_INSTRUCCIONES_
Convierte en una lista breve el párrafo del fragmento sobre flores para abejas que empieza con «Al sólo agregar flores». Conserva sus datos principales.

_FRAGMENTO DEL TEXTO_

17/08/2019 – En esta época de lluvia, tomemos nota: nunca es tarde para poner nuestro grano de arena y crear pequeñas fuentes de alimento y un hábitat más amigable para las abejas. Después de todo, son la especie más importante del planeta y están en peligro de extinción.

Al sólo agregar flores a tu paisaje citadino, estás apoyando a los posibles polinizadores de tu área. Más del 75 por ciento de las flores silvestres proporcionan polen para las abejas. “Lo mejor es tener plantas que florecen en cualquier temporada,” sugiere Polly Hutchinson, de la Granja de Flores Orgánicas de Rhode Island, Estados Unidos de América. “Esto le da a las abejas más de qué alimentarse y es una formidable forma de apoyar la población de abejas de su área.” Así que, por qué no darle un rápido vistazo a estas sugerencias y plantar algunas de estas en su hogar.

1. Diente de León:

Técnicamente son una hierba. Sin embargo, las abejas aman sus retoños amarillos. Sus raíces crecen bastante, así que aprovechan los nutrientes subterráneos que muy probablmente no aprovechan otras flores. Es una planta ganar-ganar en su jardín.

Por el mismo hecho que sus raíces crecen considerablemente hacia abajo, una vez tienen sus pequeños retoños amarillos, es casi nulo el abono que necesitan.

2. Alhelí:

Durante el día, las abejas están buscando alimento. Los alhelís liberan cuatro veces más aroma que el promedio de flores, por lo que atraen sobremanera a las abejas.

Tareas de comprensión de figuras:
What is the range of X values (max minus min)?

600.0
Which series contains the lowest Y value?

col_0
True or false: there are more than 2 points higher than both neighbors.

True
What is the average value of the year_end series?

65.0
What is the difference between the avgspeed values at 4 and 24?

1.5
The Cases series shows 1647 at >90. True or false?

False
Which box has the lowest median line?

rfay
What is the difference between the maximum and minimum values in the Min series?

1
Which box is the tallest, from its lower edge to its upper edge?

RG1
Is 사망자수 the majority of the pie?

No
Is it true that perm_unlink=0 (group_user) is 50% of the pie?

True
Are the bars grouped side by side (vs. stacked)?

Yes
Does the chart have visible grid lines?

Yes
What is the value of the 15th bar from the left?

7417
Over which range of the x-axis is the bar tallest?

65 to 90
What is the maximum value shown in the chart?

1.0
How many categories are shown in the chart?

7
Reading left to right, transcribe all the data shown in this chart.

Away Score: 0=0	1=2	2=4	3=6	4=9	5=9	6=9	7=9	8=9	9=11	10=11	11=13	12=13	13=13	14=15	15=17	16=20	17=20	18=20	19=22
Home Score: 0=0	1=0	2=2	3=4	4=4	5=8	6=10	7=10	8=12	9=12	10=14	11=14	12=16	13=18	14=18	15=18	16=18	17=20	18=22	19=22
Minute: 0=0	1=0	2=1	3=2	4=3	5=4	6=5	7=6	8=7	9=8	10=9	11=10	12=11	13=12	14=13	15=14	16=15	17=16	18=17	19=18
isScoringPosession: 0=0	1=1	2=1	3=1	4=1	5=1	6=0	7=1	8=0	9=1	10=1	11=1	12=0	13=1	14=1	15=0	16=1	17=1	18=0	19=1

_RESPUESTA_
- Agregar flores al paisaje de la ciudad apoya a los posibles polinizadores de la zona.
- Más del 75 por ciento de las flores silvestres proporcionan polen a las abejas.
- Polly Hutchinson, de la Granja de Flores Orgánicas de Rhode Island (Estados Unidos), recomienda tener plantas que florezcan en cualquier temporada.
- Así las abejas tienen más de qué alimentarse y se apoya su población en la zona.
- Se invita a revisar las sugerencias y plantar algunas de esas flores en casa.